[RECORDS SUPPLIED Boundary: Start]

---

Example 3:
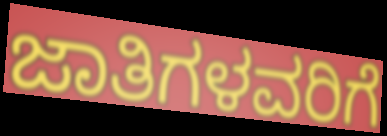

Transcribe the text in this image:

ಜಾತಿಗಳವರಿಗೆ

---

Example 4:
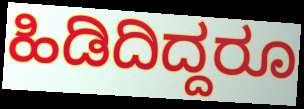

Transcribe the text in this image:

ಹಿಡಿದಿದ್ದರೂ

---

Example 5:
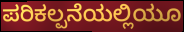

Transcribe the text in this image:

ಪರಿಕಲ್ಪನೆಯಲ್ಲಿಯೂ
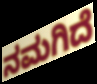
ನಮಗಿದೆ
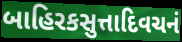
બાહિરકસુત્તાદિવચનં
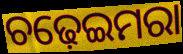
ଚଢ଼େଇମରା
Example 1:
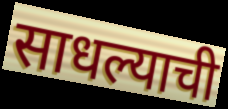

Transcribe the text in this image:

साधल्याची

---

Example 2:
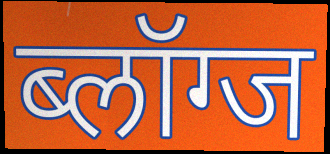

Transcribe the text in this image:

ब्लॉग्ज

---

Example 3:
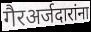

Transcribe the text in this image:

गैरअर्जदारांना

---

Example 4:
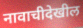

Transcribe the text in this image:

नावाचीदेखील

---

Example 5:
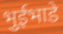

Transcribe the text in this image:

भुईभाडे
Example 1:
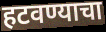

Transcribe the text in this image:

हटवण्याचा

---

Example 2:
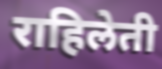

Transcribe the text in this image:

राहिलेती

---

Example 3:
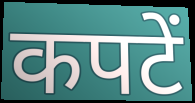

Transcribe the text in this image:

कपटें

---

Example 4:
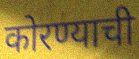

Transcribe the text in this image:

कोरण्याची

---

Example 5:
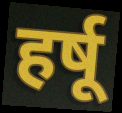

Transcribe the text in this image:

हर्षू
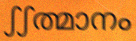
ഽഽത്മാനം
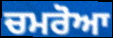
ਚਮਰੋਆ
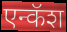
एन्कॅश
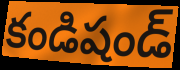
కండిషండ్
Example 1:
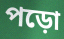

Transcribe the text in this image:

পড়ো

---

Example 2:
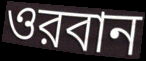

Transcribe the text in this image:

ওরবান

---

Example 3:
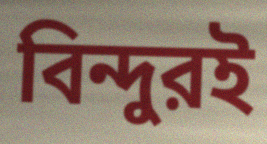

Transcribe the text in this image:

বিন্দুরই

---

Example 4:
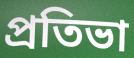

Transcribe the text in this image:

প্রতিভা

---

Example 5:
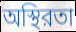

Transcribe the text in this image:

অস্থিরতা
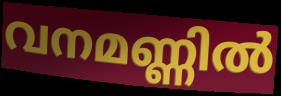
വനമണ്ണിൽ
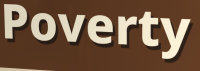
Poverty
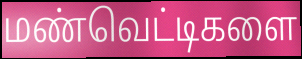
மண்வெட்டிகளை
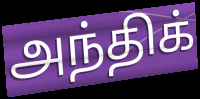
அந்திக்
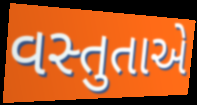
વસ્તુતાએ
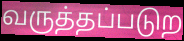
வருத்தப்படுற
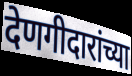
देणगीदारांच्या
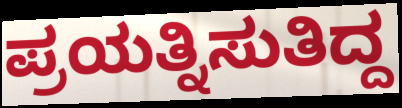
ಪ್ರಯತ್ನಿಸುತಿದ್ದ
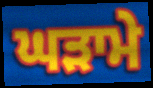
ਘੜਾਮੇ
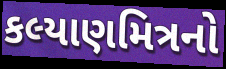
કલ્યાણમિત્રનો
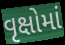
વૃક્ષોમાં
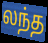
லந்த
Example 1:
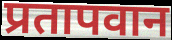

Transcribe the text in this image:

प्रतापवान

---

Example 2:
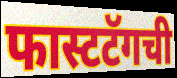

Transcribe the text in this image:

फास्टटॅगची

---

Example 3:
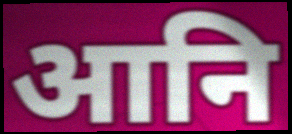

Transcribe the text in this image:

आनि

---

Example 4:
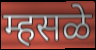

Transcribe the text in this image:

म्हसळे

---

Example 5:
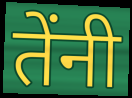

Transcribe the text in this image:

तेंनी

[RECORDS SUPPLIED Boundary: End]

WHAT YOU SHOULD DO: Give every line above again exactly, with no pictures.

COMPLETED EXERCISE:
---

Example 3:

Transcribe the text in this image:

ಜಾತಿಗಳವರಿಗೆ

---

Example 4:

Transcribe the text in this image:

ಹಿಡಿದಿದ್ದರೂ

---

Example 5:

Transcribe the text in this image:

ಪರಿಕಲ್ಪನೆಯಲ್ಲಿಯೂ
ನಮಗಿದೆ
બાહિરકસુત્તાદિવચનં
ଚଢ଼େଇମରା
Example 1:

Transcribe the text in this image:

साधल्याची

---

Example 2:

Transcribe the text in this image:

ब्लॉग्ज

---

Example 3:

Transcribe the text in this image:

गैरअर्जदारांना

---

Example 4:

Transcribe the text in this image:

नावाचीदेखील

---

Example 5:

Transcribe the text in this image:

भुईभाडे
Example 1:

Transcribe the text in this image:

हटवण्याचा

---

Example 2:

Transcribe the text in this image:

राहिलेती

---

Example 3:

Transcribe the text in this image:

कपटें

---

Example 4:

Transcribe the text in this image:

कोरण्याची

---

Example 5:

Transcribe the text in this image:

हर्षू
ഽഽത്മാനം
ਚਮਰੋਆ
एन्कॅश
కండిషండ్
Example 1:

Transcribe the text in this image:

পড়ো

---

Example 2:

Transcribe the text in this image:

ওরবান

---

Example 3:

Transcribe the text in this image:

বিন্দুরই

---

Example 4:

Transcribe the text in this image:

প্রতিভা

---

Example 5:

Transcribe the text in this image:

অস্থিরতা
വനമണ്ണിൽ
Poverty
மண்வெட்டிகளை
அந்திக்
વસ્તુતાએ
வருத்தப்படுற
देणगीदारांच्या
ಪ್ರಯತ್ನಿಸುತಿದ್ದ
ਘੜਾਮੇ
કલ્યાણમિત્રનો
વૃક્ષોમાં
லந்த
Example 1:

Transcribe the text in this image:

प्रतापवान

---

Example 2:

Transcribe the text in this image:

फास्टटॅगची

---

Example 3:

Transcribe the text in this image:

आनि

---

Example 4:

Transcribe the text in this image:

म्हसळे

---

Example 5:

Transcribe the text in this image:

तेंनी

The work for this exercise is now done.